BOP yolunda heder olmayalım
Gelin bu büyük ihanete hep birlikte karşı çıkalım. Bu arsız ve insafsız oyunu bozalım. BOP yolunda heder olmayalım. Irak, Suriye, Mısır, Libya örnekleri ortadadır. BOP oralara kan, gözyaşı, zulüm ve belirsizlikten başka bir şey getirmedi. Barzani'nin nasıl bir geçmişe sahip olduğu bellidir. Kendi etrafına, kendi yandaşlarına, kendi ülkesine bile ayrışma ve çatışmayı reva görmüş birisi, başkaları için nasıl örmek teşkil edebilir? İmralı canisinin niyeti de, inancı da, söyledikleri de, yaptıkları da herkesten ve her şeyden önce Kürt kardeşlerimize hakarettir. Gözünü kırpmadan insan öldüren, toplu katliamlar yapan veya yaptıran birinden, hayırlı ve faydalı bir şey beklemek nerede görülmüştür? Gençlerimizi kırarak, kırdırarak kendi hain emellerine ulaşmanın dışında bunlardan kime, ne fayda gelebilir? İsrail, ABD ve bütün ülke millet düşmanlarının bu hainlere destek vermesi, yardım etmesi sizi hiç düşündürmüyor mu? Bu gidişin sonu kimseye bir fayda sağlamayacaktır? Sadece bin yıldır bu millet ve bu topraklar üzerinde hesap yapanları sevindirecek, onların hedeflerine ulaşmalarını sağlayacaktır. Ay-yıldız ortak değerimizdir. Bu topraklar ortak vatanımızdır. Bu Cumhuriyet ortak faydamızdır. İslamiyet ortak kutsalımızdır. Bu değerlerin etrafında kenetlenmek bugüne kadar bize huzur ve mutluluk getirdi. Bundan sonra da böyle olsun.
Bu oyun bozulmalı
Unutulmaması lazımdır ki, bugüne kadar olanlar, bundan sonra olacakların habercisidir. Özerk yapı, federasyon dinelerek çıkılan yolda işin bir ayrışmaya ve ayrılmaya kadar götürüleceği belli olmuştur. Kimlikler üzerinden, etnik kökenler üzerinden gidilerek varılacak yer felakettir. Şehirleri, caddeleri, sokakları, akrabaları, komşuları ve hatta aileleri birbirine düşürmek ve çatıştırmaktır.

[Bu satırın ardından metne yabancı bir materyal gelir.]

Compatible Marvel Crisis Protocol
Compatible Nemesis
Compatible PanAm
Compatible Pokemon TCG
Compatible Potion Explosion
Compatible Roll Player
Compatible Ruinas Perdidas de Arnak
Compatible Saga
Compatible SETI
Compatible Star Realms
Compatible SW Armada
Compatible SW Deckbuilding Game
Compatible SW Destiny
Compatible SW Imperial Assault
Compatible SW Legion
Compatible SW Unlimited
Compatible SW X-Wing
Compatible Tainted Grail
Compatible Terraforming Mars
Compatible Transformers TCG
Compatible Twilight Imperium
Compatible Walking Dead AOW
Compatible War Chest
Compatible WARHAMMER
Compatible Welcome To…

Bu duruma daha fazla seyirci kalamayız. Bu rezilliğe, bu hainliğe, bu kalleşliğe herkesten önce karşı çıkması, dur demesi gerekenler, doğrudan bu oyuna bahane edilen Kürt kökenli kardeşlerimizdir. Artık buna bir dur demeli, "çekin kirli ellerinizi üzerimizden" itirazında bulunmalı ve bu ihanet sonlandırılmalıdır.